The miscarriage can take many forms for instance, the fetus may not develop at all (blighted ovum), the heartbeat does not appear (missed), the miscarriage in imminent (inevitable), has occurred partially (incomplete) or is complete.

 At The Choolani Clinic, we have developed a specialized methodology for investigating and managing couples with recurrent pregnancy losses. Our care and management plan is highly effective with many couples fulfilling their desire to grow and complete their families. Our methodology has been adopted by many clinics in Singapore and the region.

Ectopic pregnancy
An ectopic pregnancy is a pregnancy that occurs outside the uterus – usually within the fallopian tube, but occasionally in the cervix, ovary or even within the greater abdominal cavity. In almost all cases, the baby does not survive, but the occurrence of an ectopic pregnancy poses a significant risk to the mother. If it ruptures, it can lead to significant bleeding within the mother’s abdomen.

Usually, the mother would experience some bleeding in early pregnancy associated with abdominal pain. The diagnosis of this condition requires detailed examinations, blood tests, and ultrasound. 

Laparoscopy may also be required to make the diagnosis. The usual treatment for this condition is surgery, which may be done via a laparoscope (key hole surgery) or by the open method, depending on the severity of the condition suspected. In very special cases, the condition can be managed using specialised medications.
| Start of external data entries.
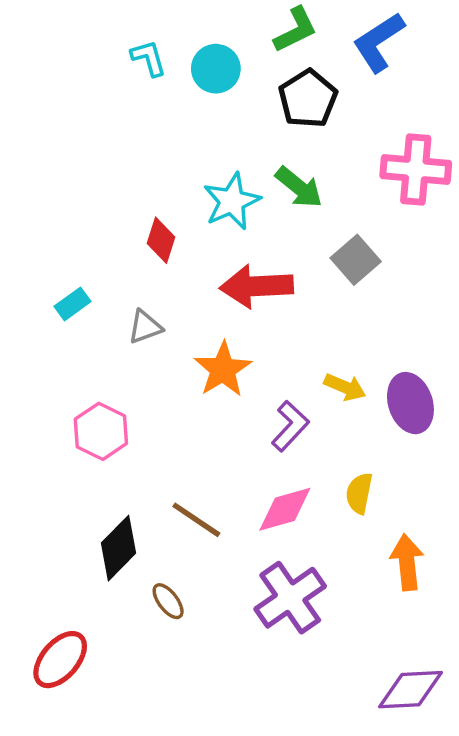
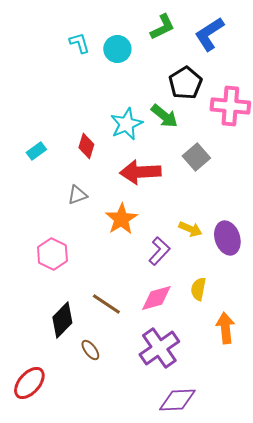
black pentagon: (308, 99) -> (185, 83), moved
cyan rectangle: (73, 304) -> (36, 151), moved
purple diamond: (410, 690) -> (177, 400), moved

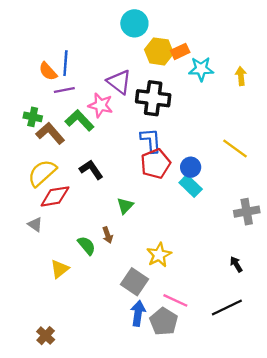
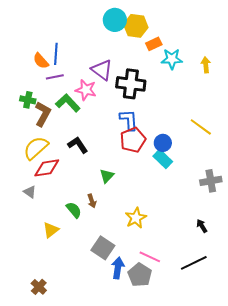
yellow hexagon: (159, 51) -> (136, 26), moved
brown L-shape: (50, 133) -> (43, 114), turned 70
gray square: (134, 282) -> (103, 248), moved

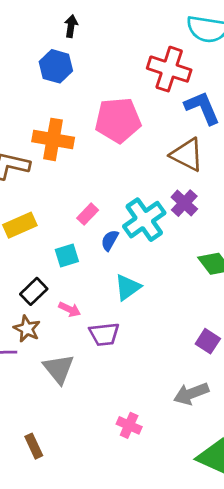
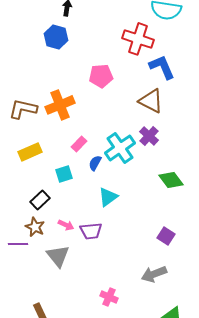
pink pentagon: (118, 120) -> (101, 76), size x0.7
orange cross: (53, 139) -> (60, 105), moved, turned -32
pink arrow: (70, 309) -> (66, 225), moved

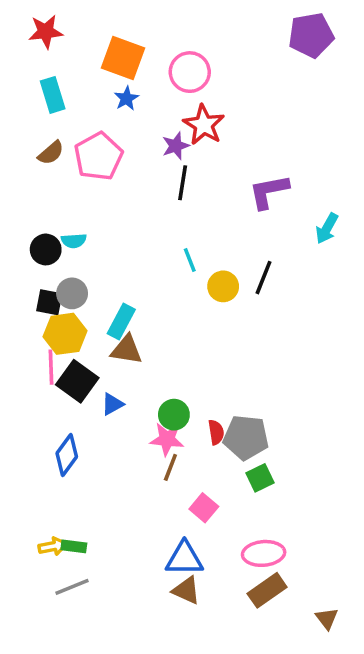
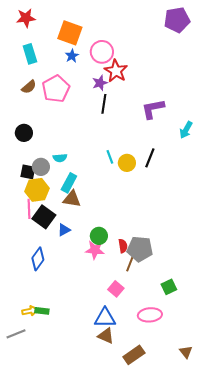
pink circle: (190, 72) -> (102, 52), moved
cyan semicircle: (74, 241) -> (60, 158), moved
black circle: (46, 249) -> (24, 133), moved
cyan line: (190, 260) -> (110, 157), moved
brown line: (170, 467) -> (130, 264), moved
green square: (260, 478) -> (169, 287), moved
gray line: (72, 587) -> (16, 334), moved
brown rectangle: (267, 590) -> (134, 355), moved

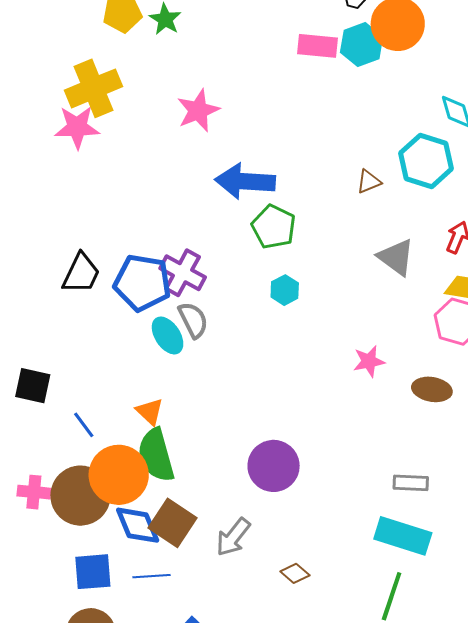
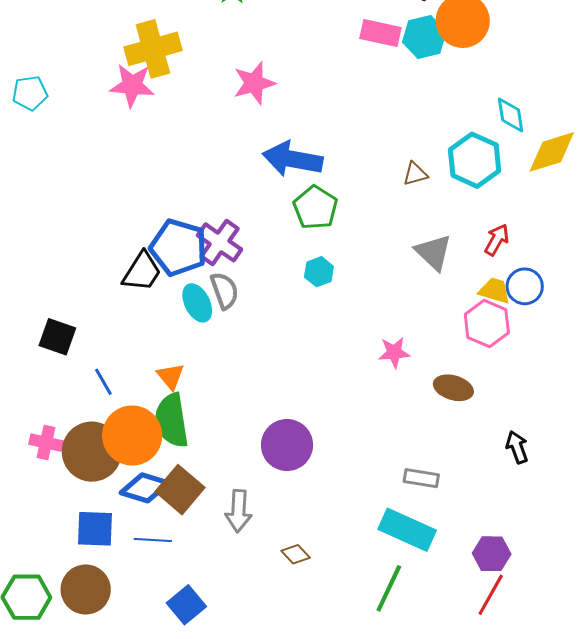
black trapezoid: (81, 273) -> (142, 272), moved
blue diamond: (138, 525) -> (145, 488), turned -57
gray arrow: (233, 537) -> (238, 511), turned -42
Bleeding in Late Pregnancy
Bleeding late in pregnancy can be a sign of normal labour. There are also many abnormal causes of bleeding in later pregnancy. About half of these are accounted for by placental causes such as placenta praevia or placental abruption. Other causes can include lesions of the cervix not previously recognized, preterm labour and even bleeding for no obvious cause. Whatever the cause, bleeding in later pregnancy is not normal, and should be investigated by your obstetrician.

Placenta Praevia
Placenta praevia is a pregnancy complication that can cause abnormal bleeding before or during delivery. Early in pregnancy, the placenta may implant in the lower part of the uterus. As the uterus grows, the placenta usually moves up and away from the cervix. If the placenta continues to stay low and if it blocks the cervix, it may be associated with bleeding later in pregnancy. Often this bleeding occurs suddenly, and not associated with any pain.
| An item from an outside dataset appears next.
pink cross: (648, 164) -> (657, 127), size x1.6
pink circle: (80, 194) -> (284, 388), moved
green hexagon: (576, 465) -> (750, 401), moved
Placenta praevia may reveal itself when a mother experiences painless vaginal bleeding in the second half of the pregnancy, but an ultrasound examination will reveal placenta praevia even before the very first bleed. Often patients with placenta praevia experience repeated episodes of bleeding.

Placental Abruption
Placental abruption is a pregnancy complication that can cause abnormal bleeding before or during delivery. Unlike placenta praevia, the placenta is located at the normal position, usually at the fundus (top) of the uterus.

Ultrasound might reveal a clot behind the uterus, but often the diagnosis is made based upon clinical findings. Abruptions tend to occur without warning, and can have serious consequences for the mother and the baby. If the abruption is severe, the delivery may need to be expedited.